» Required action
Your answer must be an exact copy of the records, minus any pictures.

» Data provided

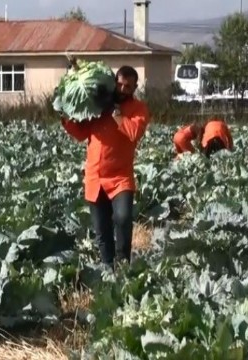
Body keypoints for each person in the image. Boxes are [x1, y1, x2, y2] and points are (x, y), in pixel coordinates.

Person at [60, 65, 150, 269]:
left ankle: (123, 262)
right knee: (102, 230)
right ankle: (107, 268)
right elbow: (81, 133)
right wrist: (66, 117)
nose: (122, 88)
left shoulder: (139, 109)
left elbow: (134, 132)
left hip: (120, 178)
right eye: (119, 84)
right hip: (95, 177)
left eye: (128, 86)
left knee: (123, 217)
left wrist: (116, 113)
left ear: (135, 87)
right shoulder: (98, 106)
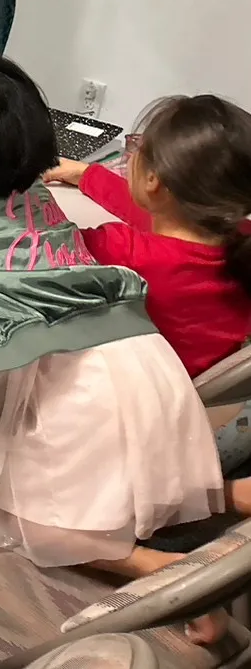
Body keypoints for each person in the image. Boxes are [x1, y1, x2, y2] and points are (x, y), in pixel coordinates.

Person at [0, 52, 245, 639]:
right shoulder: (32, 190)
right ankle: (217, 499)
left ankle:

» Answer for the task
Body keypoints for each person in the image. Boxes are [x1, y1, x2, y2] and points are (x, y), in pixel coordinates.

Person at [60, 65, 150, 269]:
left ankle: (123, 262)
right knee: (102, 230)
right ankle: (107, 268)
right elbow: (81, 133)
right wrist: (66, 117)
nose: (122, 88)
left shoulder: (139, 109)
left elbow: (134, 132)
left hip: (120, 178)
right eye: (119, 84)
right hip: (95, 177)
left eye: (128, 86)
left knee: (123, 217)
left wrist: (116, 113)
left ear: (135, 87)
right shoulder: (98, 106)
Body keypoints for each person in the image. Boxes are [x1, y1, x2, y2] and points are (x, y), in pixel coordinates.

Person at [0, 52, 245, 639]:
right shoulder: (32, 190)
right ankle: (217, 499)
left ankle:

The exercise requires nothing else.